Personal information
- Born: 30 July 1981 (age 44) Bondy, Seine-Saint-Denis, France
- Height: 1.65 m (5 ft 5 in)
- Weight: 63 kg (139 lb)

Fencing career
- Sport: Fencing
- Weapon: épée
- Hand: right-handed
- FIE ranking: current ranking

Medal record
Women's épée
Representing France
Olympic Games
| Bronze medal – third place | 2004 Athens | Individual |
| Bronze medal – third place | 2004 Athens | Team |
World Championships
| Gold medal – first place | 2005 Leipzig | Team |
| Gold medal – first place | 2007 St Petersburg | Team |
| Gold medal – first place | 2008 Beijing | Team |
| Gold medal – first place | 2010 Paris | Individual |
| Silver medal – second place | 2003 Havana | Individual |
| Silver medal – second place | 2006 Turin | Team |
| Bronze medal – third place | 2007 St Petersburg | Individual |

= Maureen Nisima =

French fencer (born 1981)

Maureen Nisima (born 30 July 1981 in Bondy, Seine-Saint-Denis) is a French épée fencer, who won the bronze medal at the 2004 Summer Olympics alongside Laura Flessel-Colovic, Hajnalka Kiraly Picot and Sarah Daninthe.

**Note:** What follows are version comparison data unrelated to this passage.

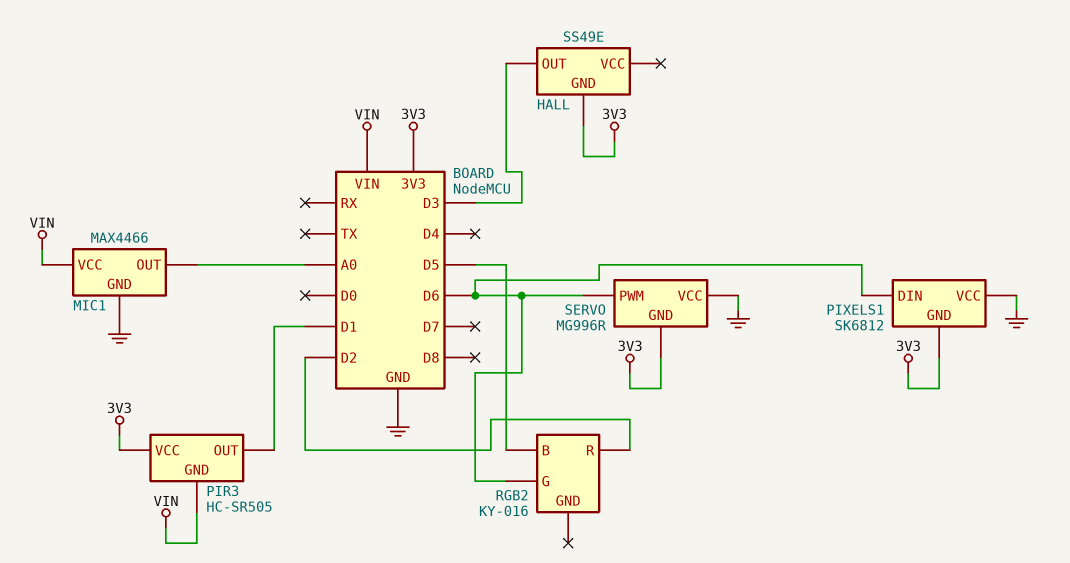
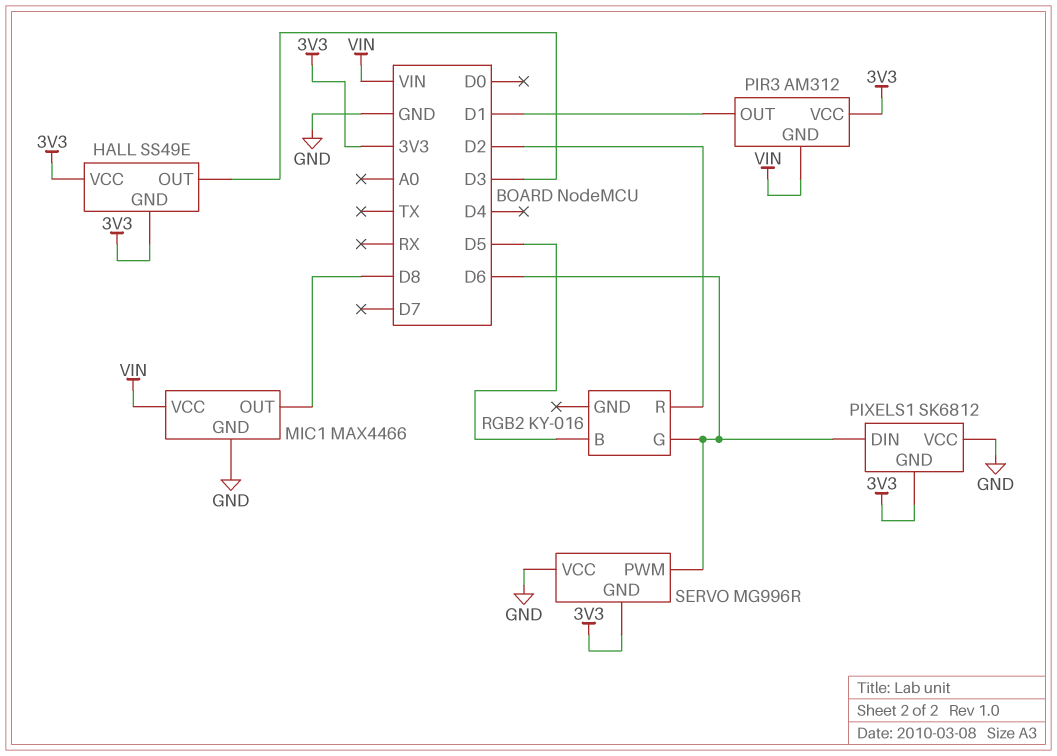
HALL pin VCC: none -> 3V3
MIC1 pin OUT: A0 -> D8
PIR3: HC-SR505 -> AM312

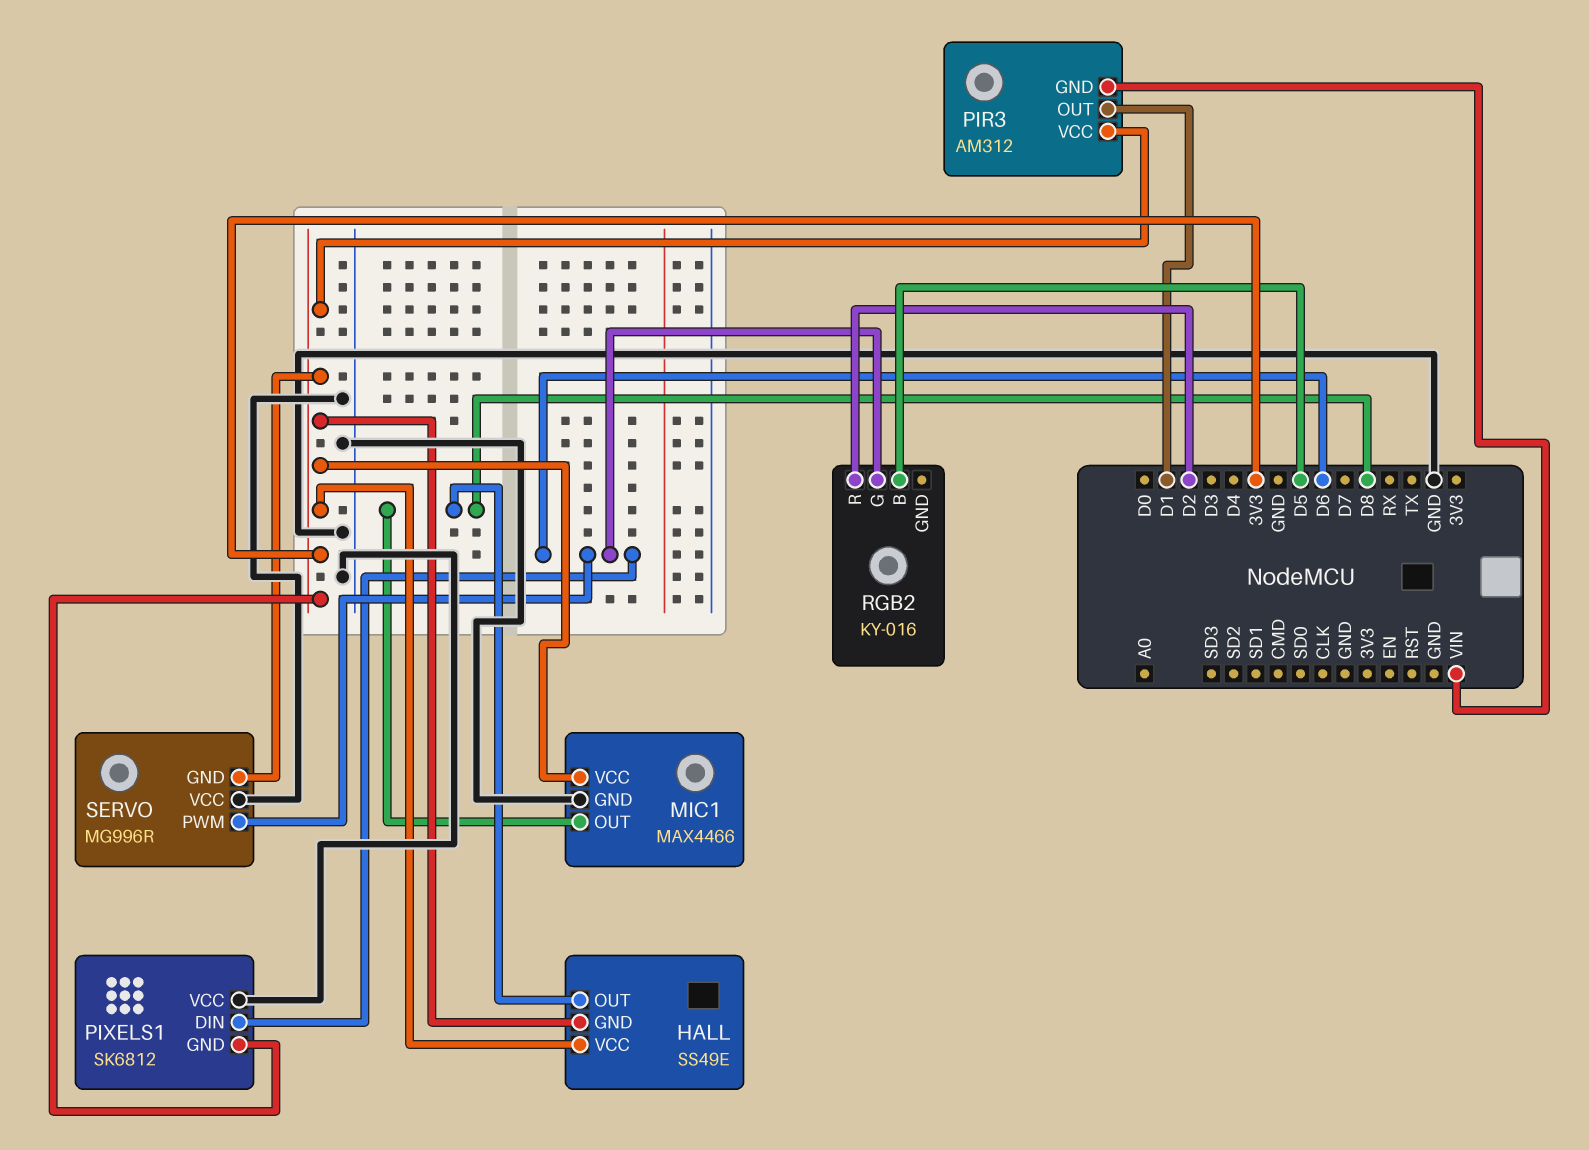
HALL pin OUT: D3 -> D8
MIC1 pin VCC: VIN -> 3V3

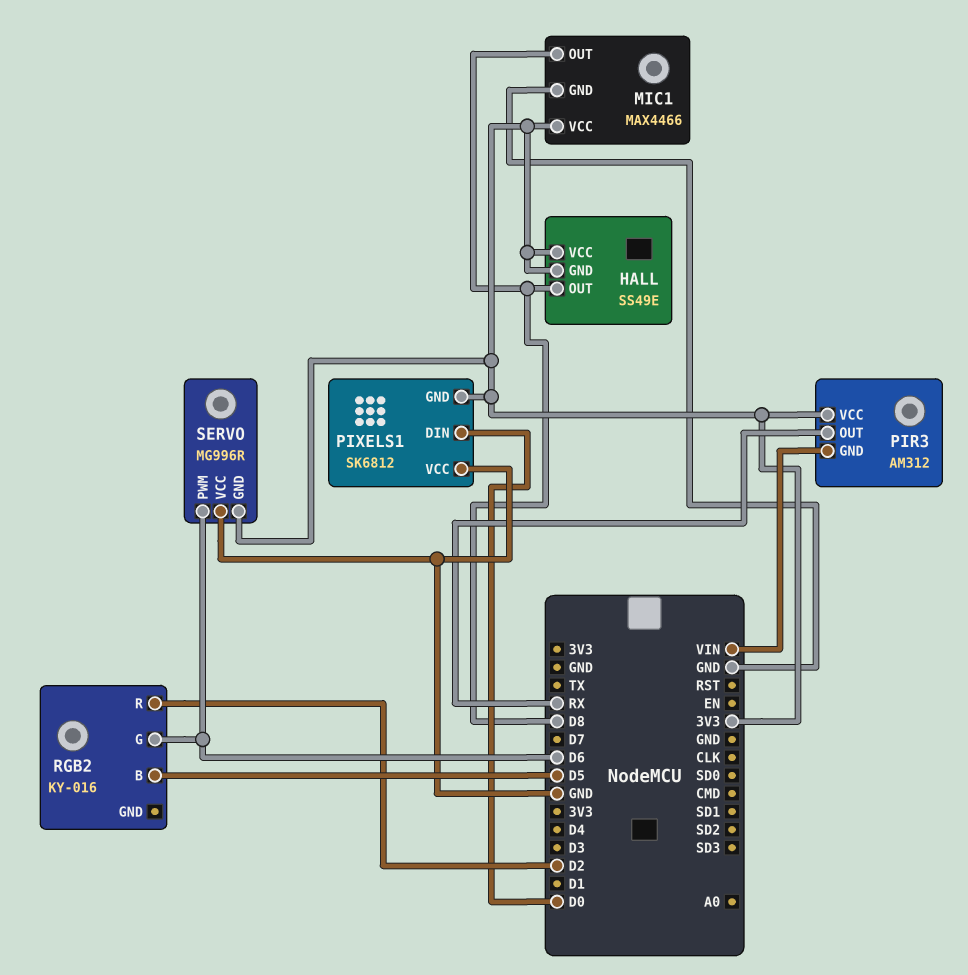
PIR3 pin OUT: D1 -> RX
PIXELS1 pin DIN: D6 -> D0

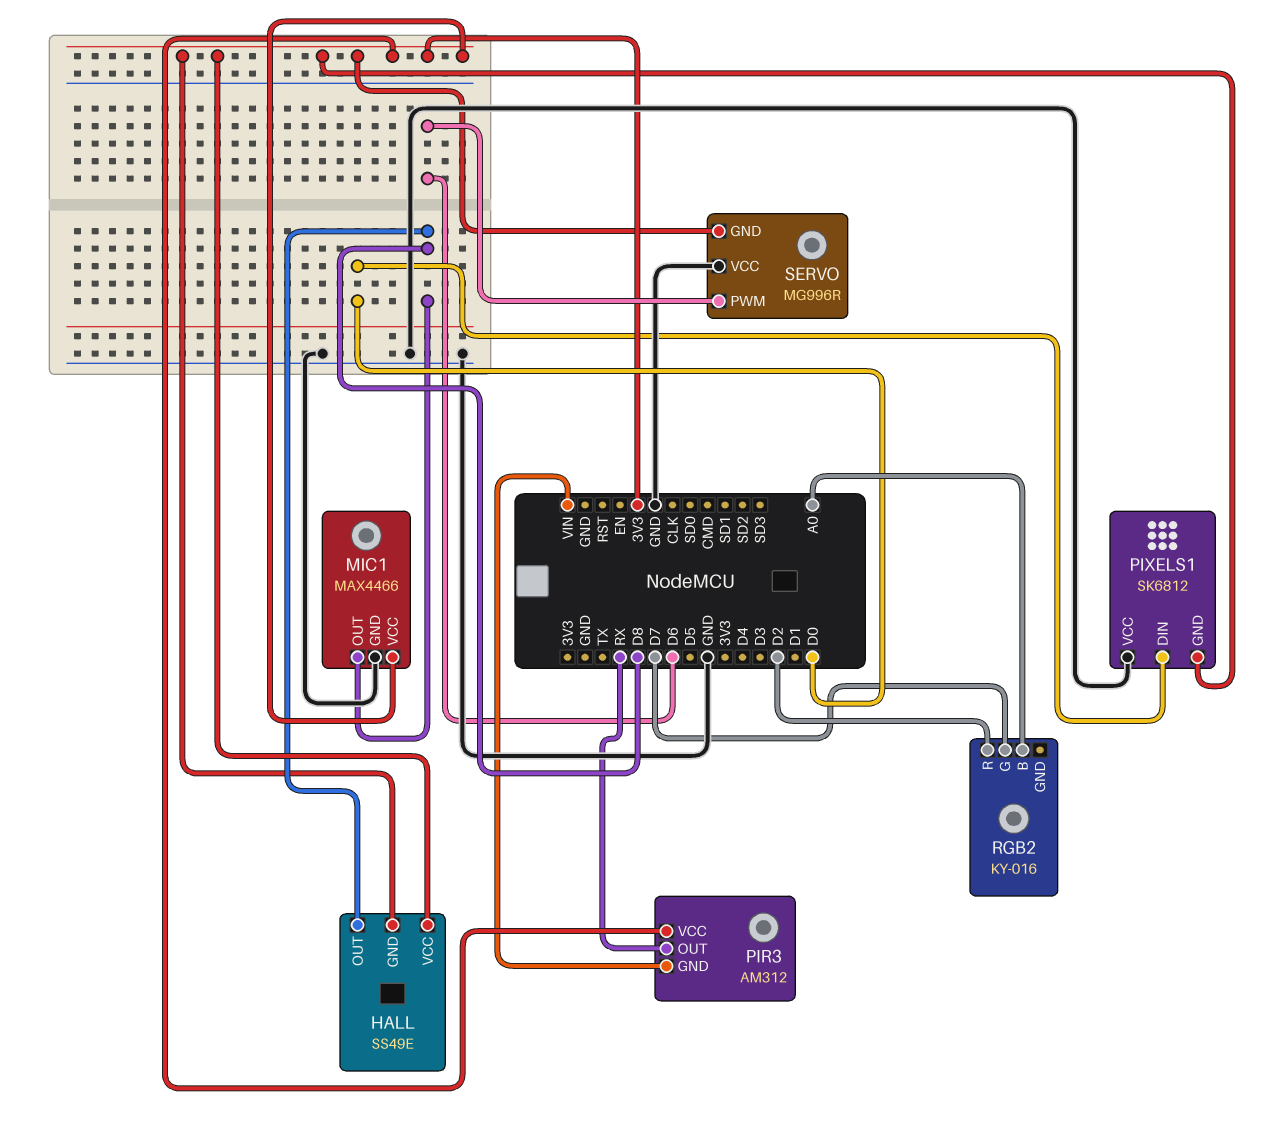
RGB2 pin B: D5 -> A0
RGB2 pin G: D6 -> D7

She won the silver medal in the épée team event at the 2006 World Fencing Championships after losing to China in the final. She accomplished this with her teammates Marysa Baradji-Duchene, Hajnalka Kiraly Picot and Laura Flessel-Colovic.

She also won the gold medal at the 2010 World Fencing Championships in Paris, defeating Emese Szász of Hungary in the final.